# Task to complete
The answer must consist of every line below containing "main".

#### Data section

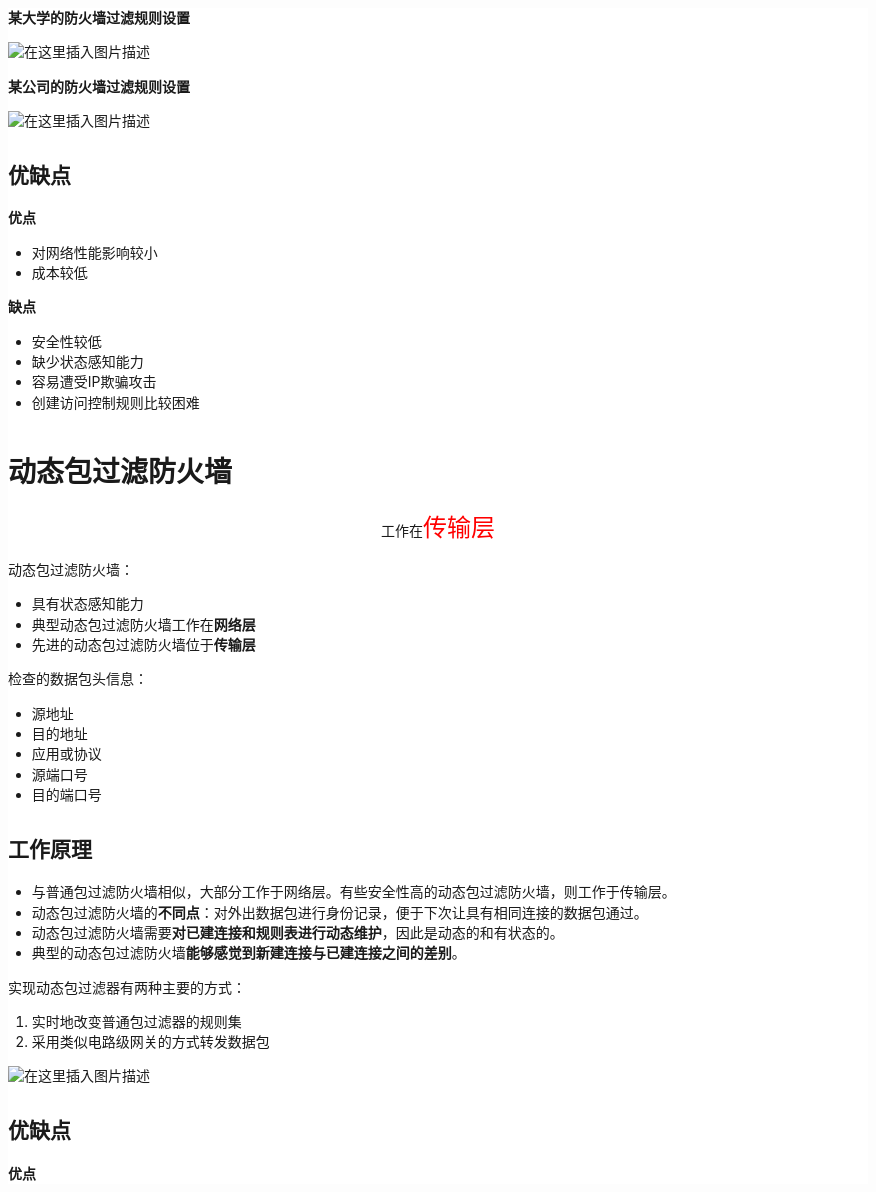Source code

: **某大学的防火墙过滤规则设置**

![在这里插入图片描述](https://cdn.jsdelivr.net/gh/shnpd/blog-pic@main/csdn/704abc53dce9653ab26ead114a12df8e_1740930347517.png)

**某公司的防火墙过滤规则设置**

![在这里插入图片描述](https://cdn.jsdelivr.net/gh/shnpd/blog-pic@main/csdn/f3ce38d46538f3790a259f73b262cea1_1740930347517.png)
## 优缺点
**优点**
- 对网络性能影响较小
- 成本较低

**缺点**
- 安全性较低
- 缺少状态感知能力
- 容易遭受IP欺骗攻击
- 创建访问控制规则比较困难

# 动态包过滤防火墙

<p align=center>工作在<font color="red" size="5">传输层</font></p>


动态包过滤防火墙：
- 具有状态感知能力
- 典型动态包过滤防火墙工作在**网络层**
- 先进的动态包过滤防火墙位于**传输层**

检查的数据包头信息：
- 源地址
- 目的地址
- 应用或协议
- 源端口号
- 目的端口号

## 工作原理
- 与普通包过滤防火墙相似，大部分工作于网络层。有些安全性高的动态包过滤防火墙，则工作于传输层。
- 动态包过滤防火墙的**不同点**：对外出数据包进行身份记录，便于下次让具有相同连接的数据包通过。
- 动态包过滤防火墙需要**对已建连接和规则表进行动态维护**，因此是动态的和有状态的。
- 典型的动态包过滤防火墙**能够感觉到新建连接与已建连接之间的差别**。

实现动态包过滤器有两种主要的方式：
1. 实时地改变普通包过滤器的规则集
2. 采用类似电路级网关的方式转发数据包

![在这里插入图片描述](https://cdn.jsdelivr.net/gh/shnpd/blog-pic@main/csdn/de64f3e09f9e762c19e602fbfa02446f_1740930347517.png)

## 优缺点

**优点**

########

# Final answer
![在这里插入图片描述](https://cdn.jsdelivr.net/gh/shnpd/blog-pic@main/csdn/704abc53dce9653ab26ead114a12df8e_1740930347517.png)
![在这里插入图片描述](https://cdn.jsdelivr.net/gh/shnpd/blog-pic@main/csdn/f3ce38d46538f3790a259f73b262cea1_1740930347517.png)
![在这里插入图片描述](https://cdn.jsdelivr.net/gh/shnpd/blog-pic@main/csdn/de64f3e09f9e762c19e602fbfa02446f_1740930347517.png)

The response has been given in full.